Most of the time, our social media accounts make us feel #blessed. After all, it’s never been easier to connect with friends and family in far off places, or share photos, ideas and artwork with people all over the world. But as these books about social media show, it’s not all likes and cute emojis. Below we’ve rounded up our favorite thrillers about life in the digital age—and we bet you’re going to want to download them all.
It’s 2016, and Orla Cadden has dreams of leaving her dead-end job and becoming a novelist. Things start to look up when she meets Floss, a woman who has a plan for turning them both into stars. Floss’s methods are a little suspect, but in her mind, the ends justify the means.
Jump forward to 2051, where a woman named Marlow is a government-appointed celebrity who lives out her days on camera. Though she has 12 million loyal followers, she dreams of getting out of the spotlight. Still, Marlow accepts her status—until she finds out a secret about her birth. Finally, Marlow has the courage to flee her corporate sponsors, and find out the truth.

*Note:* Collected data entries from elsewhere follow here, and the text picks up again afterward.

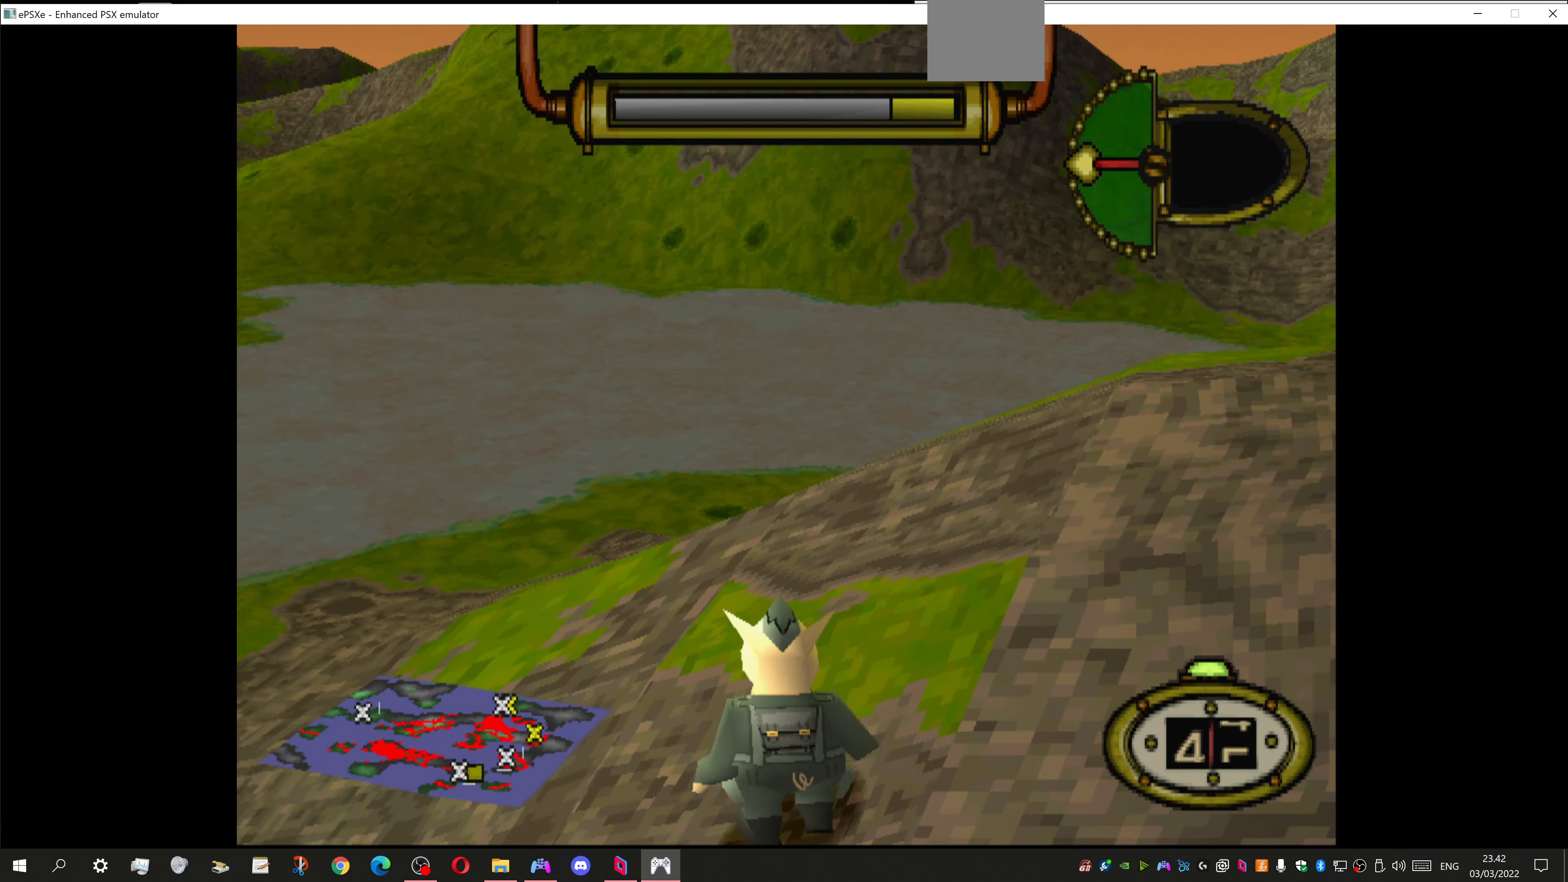
{"buttons": ["DPAD_LEFT"], "left_stick": "center", "right_stick": "center", "events": []}
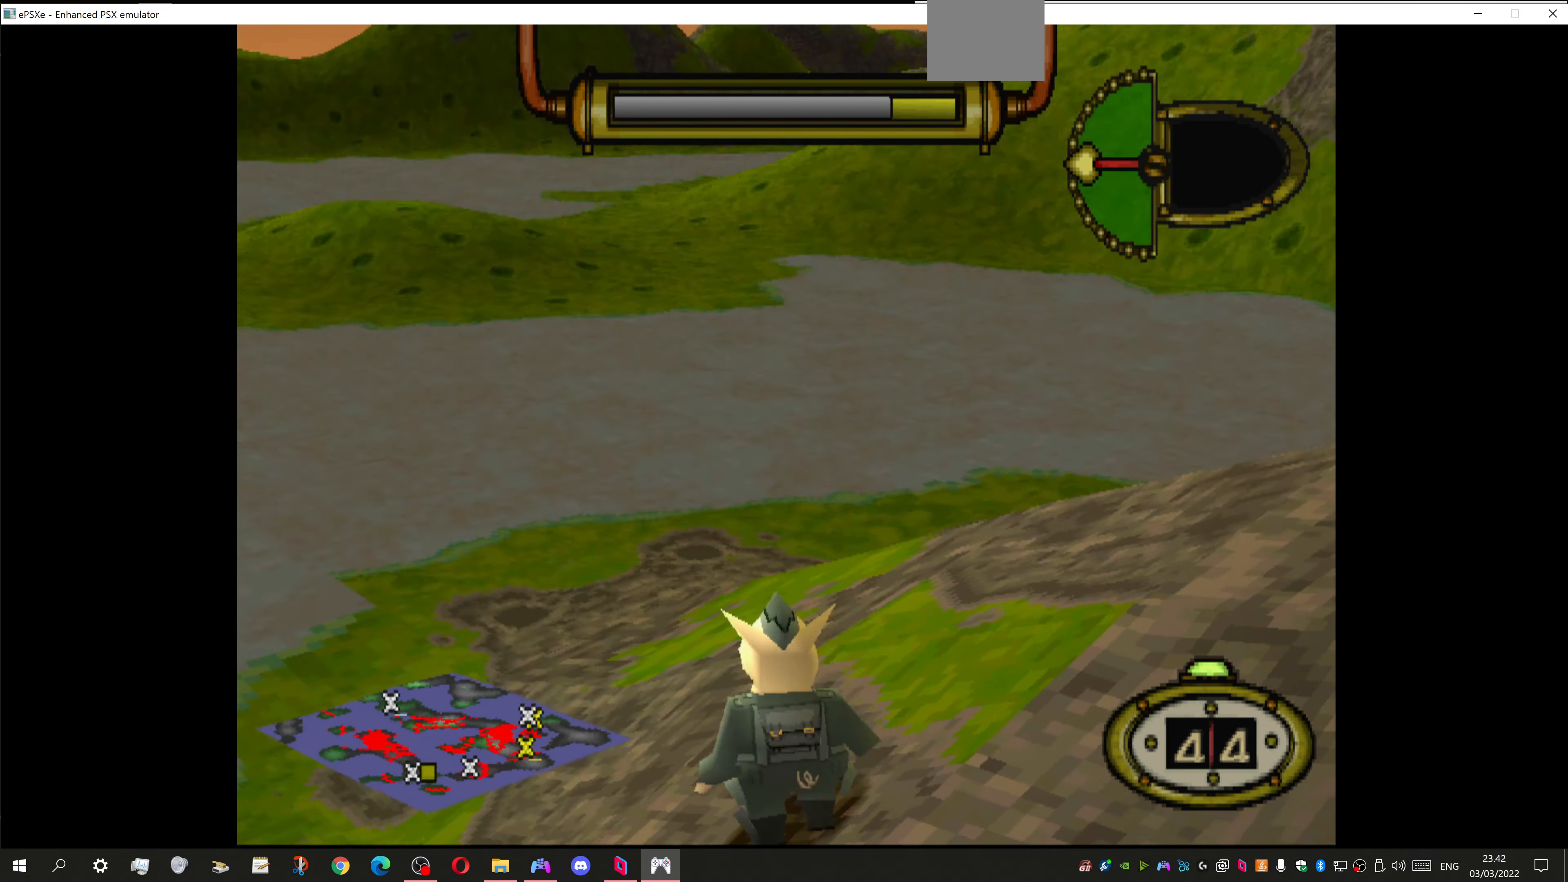
{"buttons": ["DPAD_RIGHT"], "left_stick": "center", "right_stick": "center", "events": [[433, "DPAD_LEFT", "up"], [500, "DPAD_RIGHT", "down"]]}
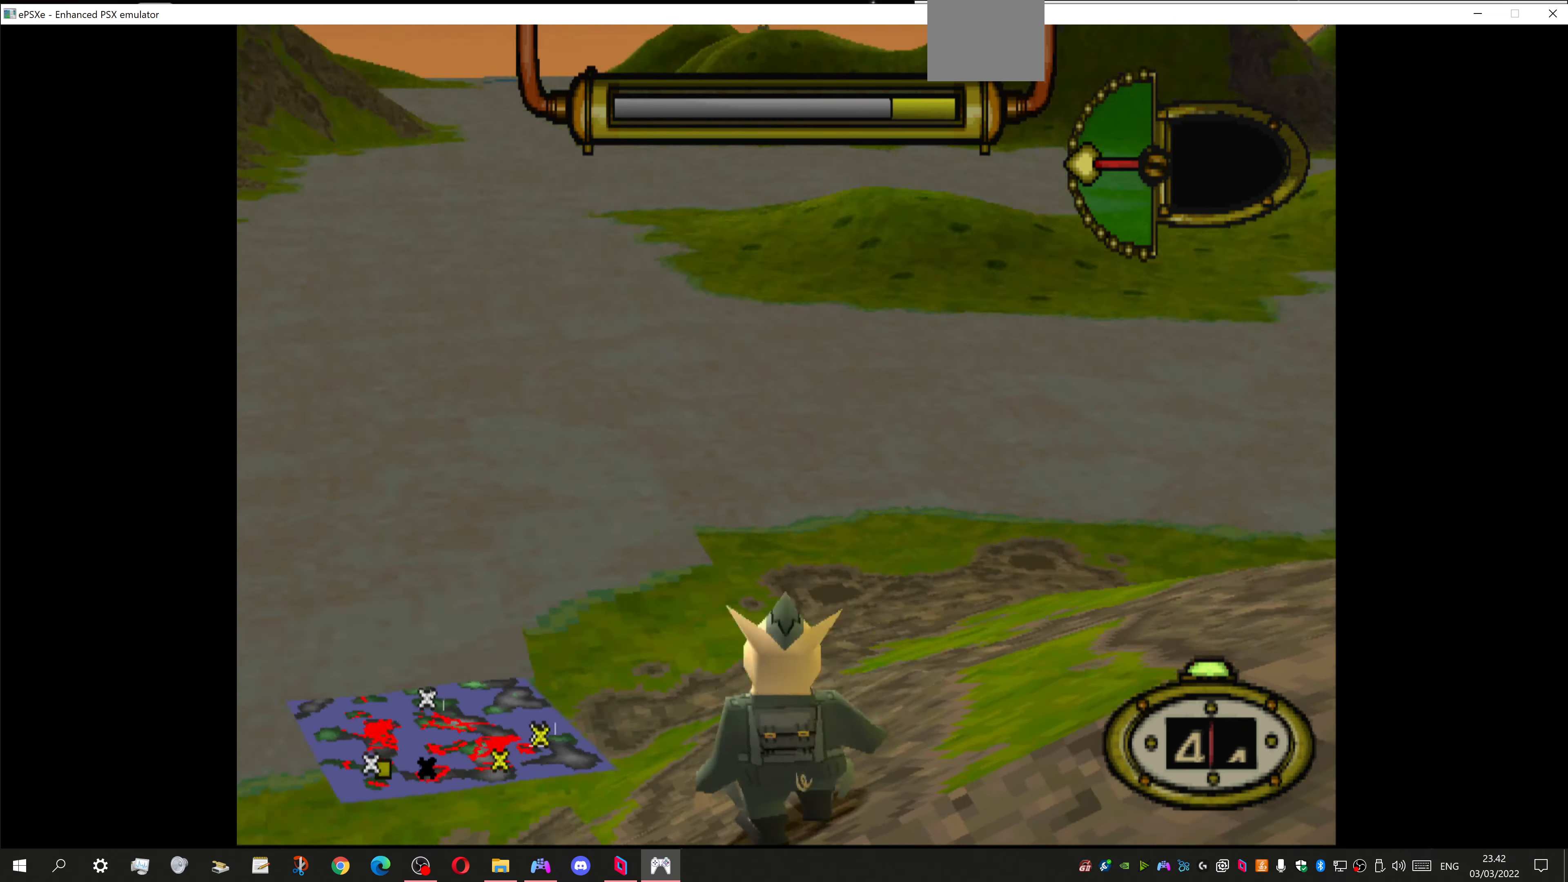
{"buttons": [], "left_stick": "center", "right_stick": "center", "events": [[233, "DPAD_RIGHT", "up"]]}
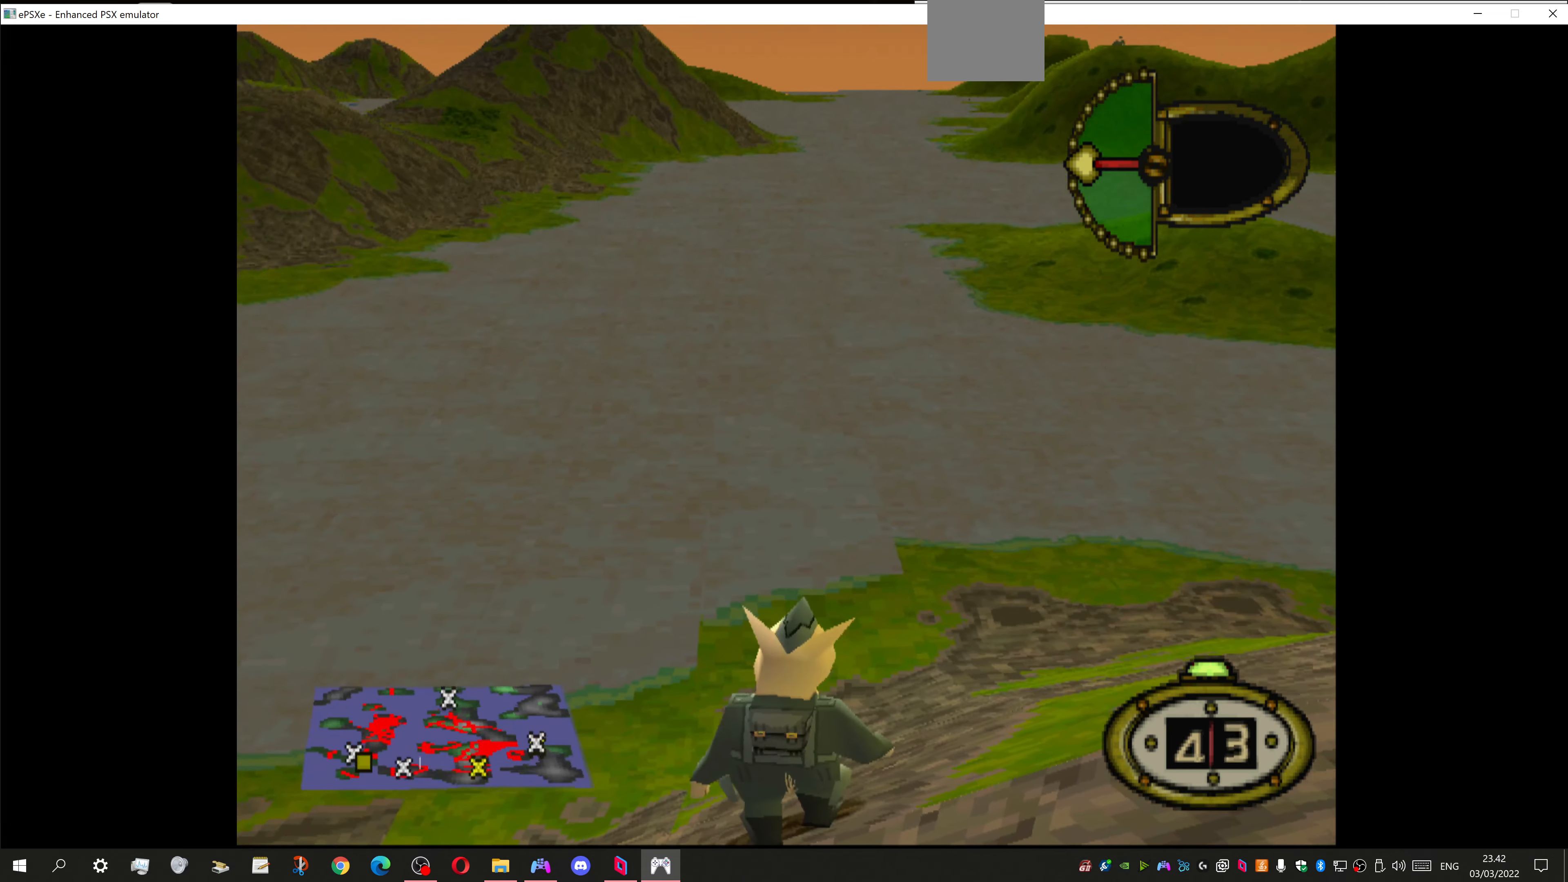
{"buttons": ["DPAD_LEFT"], "left_stick": "center", "right_stick": "center", "events": [[100, "DPAD_LEFT", "down"]]}
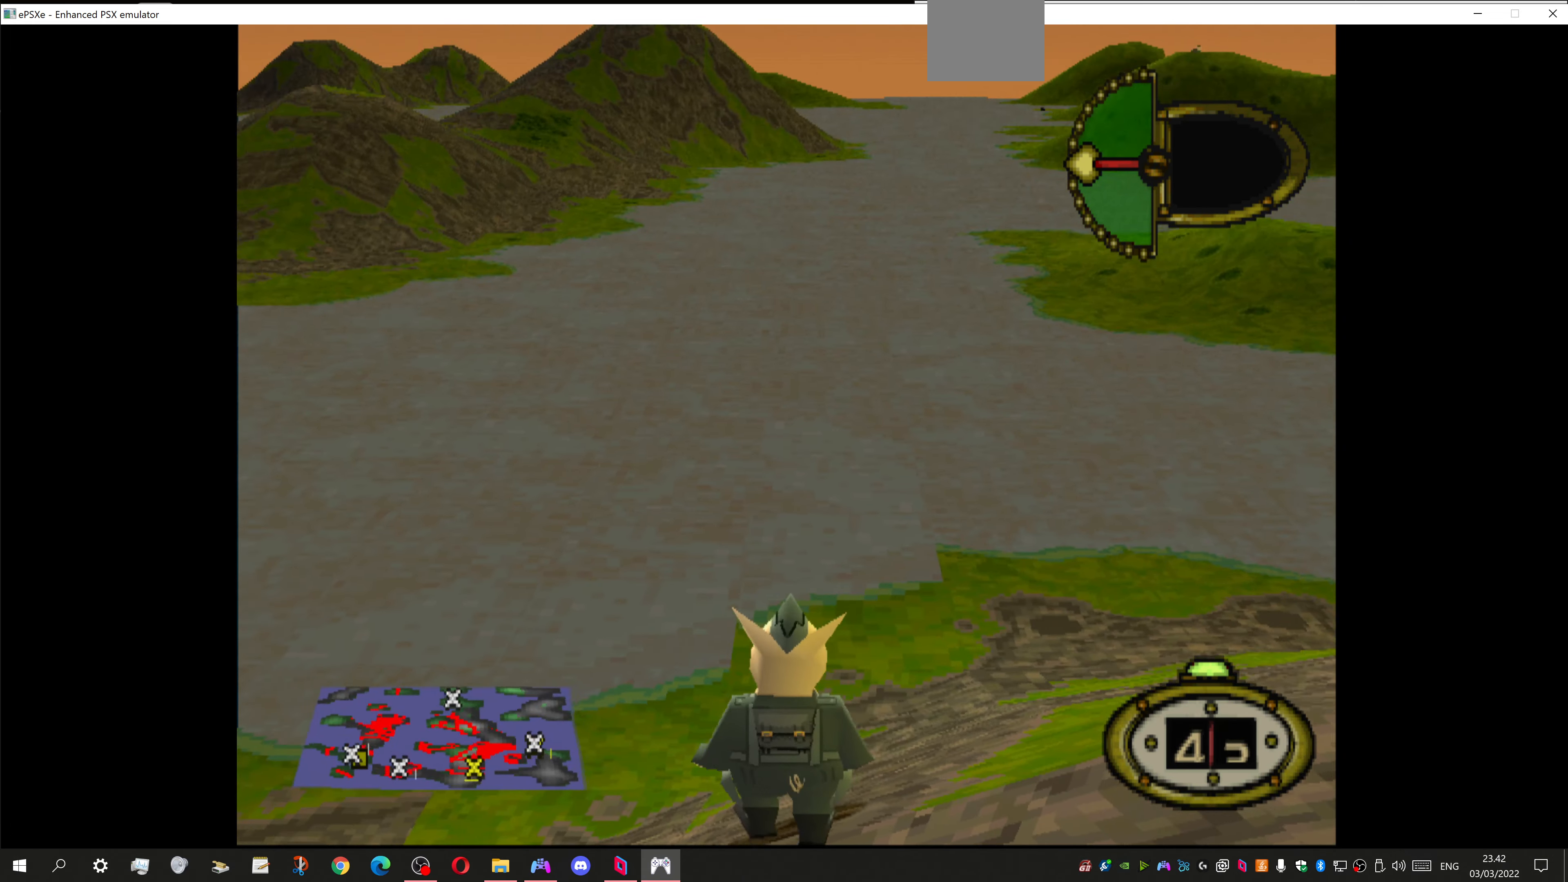
{"buttons": ["L1", "DPAD_UP"], "left_stick": "center", "right_stick": "center", "events": [[33, "DPAD_LEFT", "up"], [300, "L1", "down"], [400, "DPAD_UP", "down"]]}
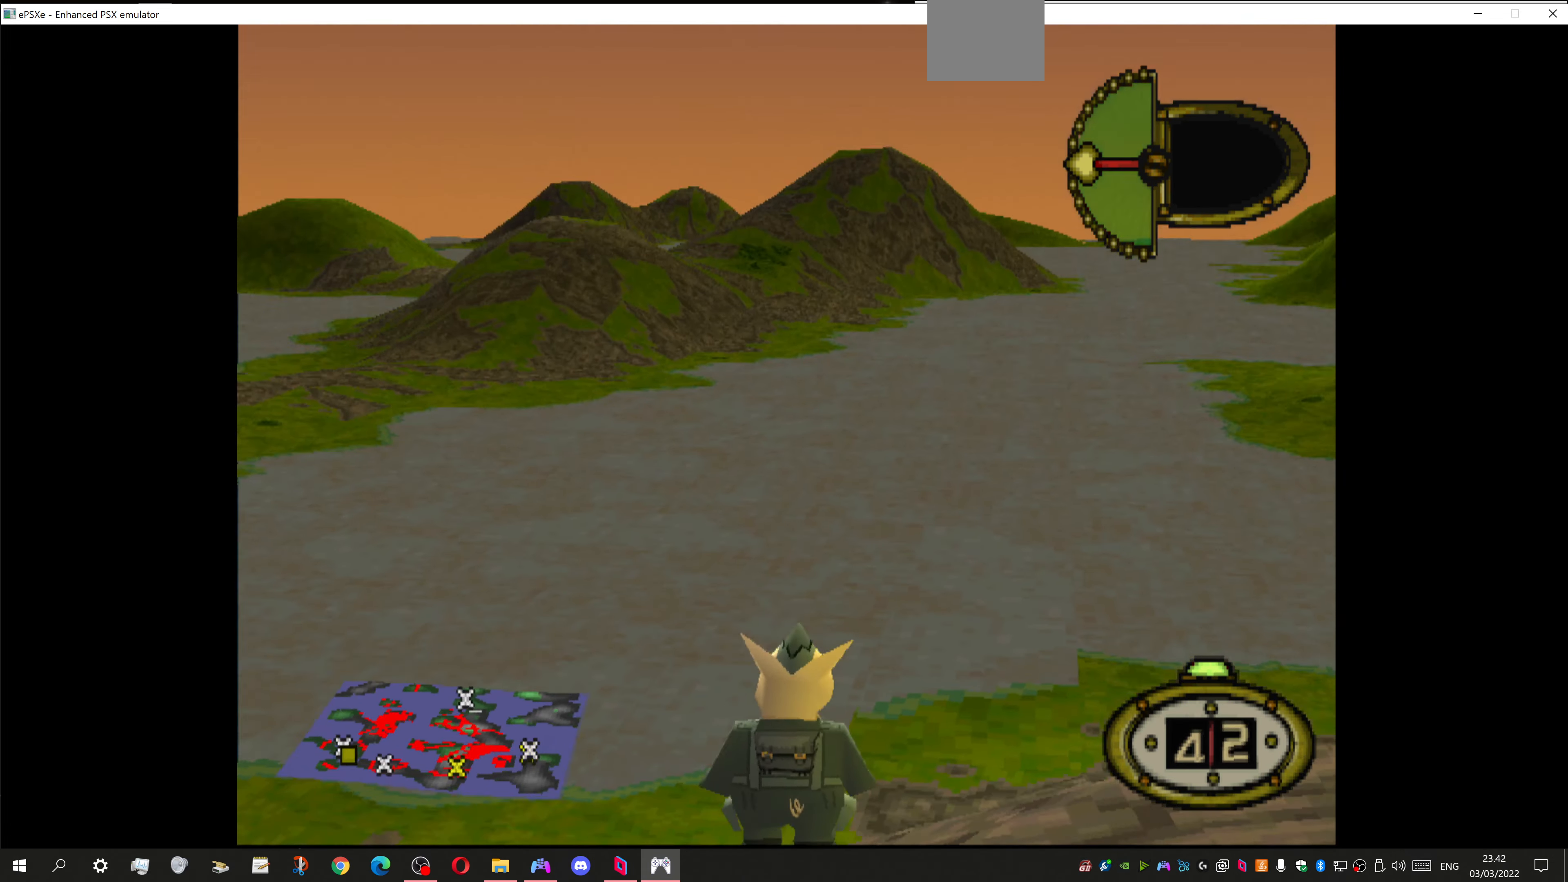
{"buttons": ["L1", "DPAD_UP"], "left_stick": "center", "right_stick": "center", "events": []}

Billed as a Talented Mr. Ripley for the digital age, Social Creature tells the story of Louise and Lavinia, two girls who live in New York City but lead dramatically different lives. Lavinia has everything she could ever want, while Louise has nothing. The two enter an intimate, overly intense friendship, setting the stage for this “edgy and hypnotic” tale of obsession (People).
Mae Holland has landed a job at the biggest internet company in the world: the Circle. The company aims to erase online anonymity, creating an internet that is civil and transparent. Mae throws herself into her work, becoming the face of the company and putting her life entirely online. She is the first completely “transparent” person on the internet...and she can’t seem to understand why anyone wouldn’t want to do the same.
The More You Ignore Me
Charli and Nico’s wedding blog has an unwanted commenter. Someone thinks the groom’s brother has his eye on Charli, and he’s determined to warn her about it. To do so, he creates multiple identities on different platforms, all of which he uses to barrage her. Both hilarious and tragic, the novel is told entirely as a blog post comment from an internet troll to create “an experimental novel of obsession and violation that makes Nicholson Baker and Mark Leyner look positively banal” (Kirkus Reviews).
Though we love the Netflix series starring Penn Badgley and Elizabeth Lail, we’d still rather re-read the book it was based on. You tells the story of Joe Goldberg, a bookstore clerk who Googles the name of a very attractive customer: Guinevere Beck. Her social media accounts are public, and soon Joe knows everything about Beck, including where she’ll be that night. He has a plan to turn himself into her boyfriend—and he’ll do anything to remove anyone who gets in his way.
One night in Boston, a man falls to his death in front of a train. The only witness, a young female blogger whose online persona is “l.g. fickel,” tells the police she watched him commit suicide. But when the police find out the dead man was a reader of fickel’s blog, they wonder if she knows him better than she said.
The novel is told entirely from the point of view of fickel’s blog, taking us from the inciting incident to her quest to prove her innocence. Of course, everything we know about the case is what she has told us—and as we all know, you shouldn’t believe everything you read on the internet.
Facebook is a great way to reconnect with long lost friends. But sometimes, we wish those friendships would just stay buried. Twenty-seven years after the darkest night of her life, single mom Louise receives a friend request from Maria Weston—someone who she thought was dead. Maria’s sudden reappearance forces Louise to examine her past, and figure out exactly what happened that night. If she doesn’t, she could lose everything.
To Live Again and The Second Trip
In To Live Again, Robert Silverberg has imagined a future where, thanks to technology, you never have to die. If you’re rich enough, you can afford to have your persona stored in a soul bank. Once your body dies, you can continue life in another host. And in this world, the more personas a person has, the greater their social status.
In The Second Trip, people no longer go to prison when they are convicted of crimes. Instead, this Orwellian world forces criminals to undergo operations that strip their personalities and give them a new bank of memories. But for one man, his former self still lingers, waiting for the opportunity to emerge.